* [Exercício 1] Copie, na ordem em que aparecem, todas as passagens escritas entre parênteses no trecho sobre o Primeiro Fausto, mantendo os parênteses.

* [Trecho selecionado]
Apesar de ser uma obra inacabada, fragmentada, o Primeiro
Fausto além de permitir a compreensão da gênese heteronímia, traz
esboçado como tema central o mistério do mundo. O projeto faustiano
repercutiria, portanto, as ressonâncias filosóficas (ontológicas e metafísicas)
que ecoam por toda a poesia de Pessoa, em antinomias múltiplas e sucessivas (...)
(SEABRA, opus cit. p. 24). O poeta abortou o projeto do drama,
disseminando nas obras dos heterônimos os vários pontos de vista nele
presentes.
Segundo Seabra, foi o próprio excesso de racionalização do
projeto que o levou à impotência da passagem da concepção ao ato criador.
Podemos observar essa dificuldade já na complexidade da explicação do poeta:
O conjunto
do drama representa a luta entre a Inteligência e a Vida, em que a Inteligência
é sempre vencida. A Inteligência é representada por Fausto, e a Vida
diversamente, segundo as circunstâncias acidentais do drama. // No 1° ato, a
luta consiste em a Inteligência querer compreender a vida, sendo derrotada, e
compreendendo só que não podemos compreender a vida. Assim este ato é todo
[disquisições] intelectuais e abstratas, em que o mistério do Mundo (tema
geral, aliás, uma obra inteira, pois que é o tema central da Inteligência) é
repetidamente tratado. (PESSOA, 1976, p.49)

Entradas de um conjunto de dados
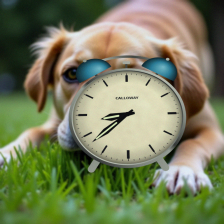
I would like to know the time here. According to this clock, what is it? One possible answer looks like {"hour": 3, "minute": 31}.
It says {"hour": 8, "minute": 38}
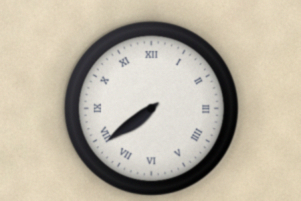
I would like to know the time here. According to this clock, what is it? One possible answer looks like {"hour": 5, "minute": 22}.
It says {"hour": 7, "minute": 39}
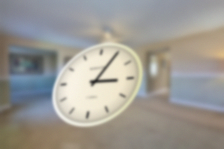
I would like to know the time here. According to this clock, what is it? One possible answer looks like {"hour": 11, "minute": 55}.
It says {"hour": 3, "minute": 5}
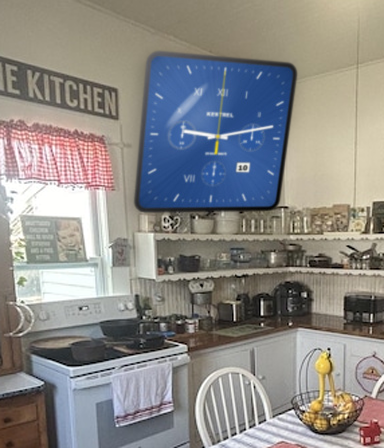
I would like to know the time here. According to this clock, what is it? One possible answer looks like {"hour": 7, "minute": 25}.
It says {"hour": 9, "minute": 13}
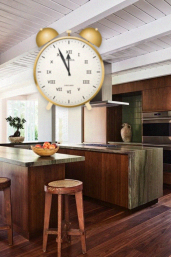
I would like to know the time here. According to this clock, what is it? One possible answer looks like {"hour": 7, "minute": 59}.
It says {"hour": 11, "minute": 56}
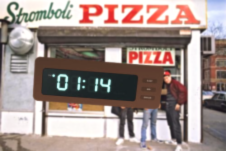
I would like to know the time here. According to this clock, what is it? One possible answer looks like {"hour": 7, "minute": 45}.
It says {"hour": 1, "minute": 14}
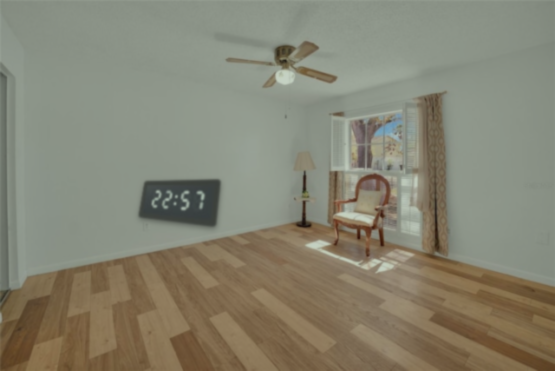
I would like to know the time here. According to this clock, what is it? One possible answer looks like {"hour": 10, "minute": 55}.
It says {"hour": 22, "minute": 57}
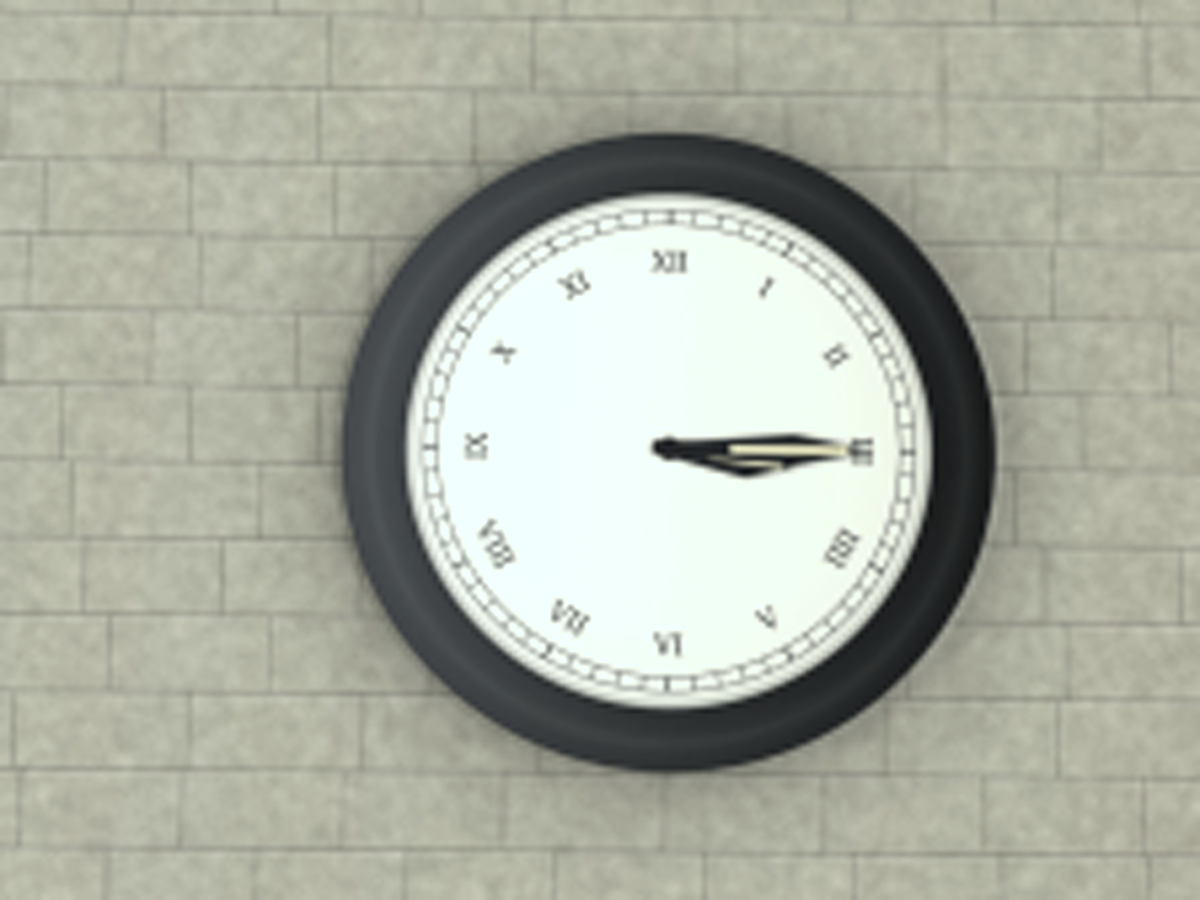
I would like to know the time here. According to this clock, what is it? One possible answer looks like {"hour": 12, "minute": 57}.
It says {"hour": 3, "minute": 15}
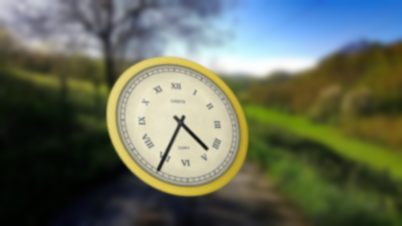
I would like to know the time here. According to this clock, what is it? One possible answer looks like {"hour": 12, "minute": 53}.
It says {"hour": 4, "minute": 35}
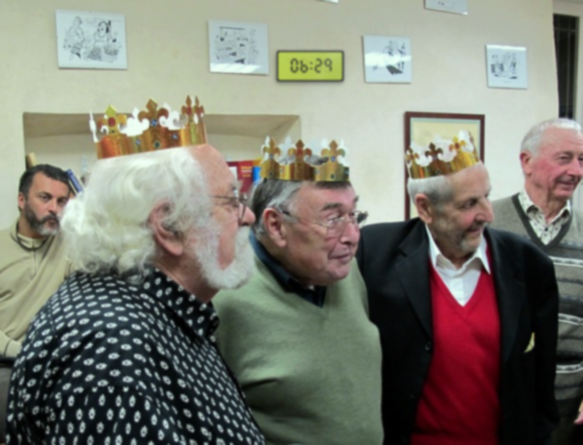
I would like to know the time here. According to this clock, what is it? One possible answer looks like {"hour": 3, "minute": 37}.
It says {"hour": 6, "minute": 29}
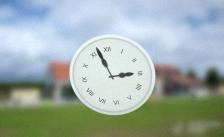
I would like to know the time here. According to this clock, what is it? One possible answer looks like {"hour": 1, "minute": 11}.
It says {"hour": 2, "minute": 57}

* [Exercício 2] Encontre na listagem todas as linhas que contêm a palavra "says" e copie cada uma delas, diferenciando maiúsculas de minúsculas.

* [Resposta completa 1]
(ontológicas e metafísicas)
(...)
(SEABRA, opus cit. p. 24)
(tema geral, aliás, uma obra inteira, pois que é o tema central da Inteligência)
(PESSOA, 1976, p.49)

* [Resposta completa 2]
It says {"hour": 8, "minute": 38}
It says {"hour": 7, "minute": 39}
It says {"hour": 3, "minute": 5}
It says {"hour": 9, "minute": 13}
It says {"hour": 11, "minute": 56}
It says {"hour": 1, "minute": 14}
It says {"hour": 22, "minute": 57}
It says {"hour": 3, "minute": 15}
It says {"hour": 4, "minute": 35}
It says {"hour": 6, "minute": 29}
It says {"hour": 2, "minute": 57}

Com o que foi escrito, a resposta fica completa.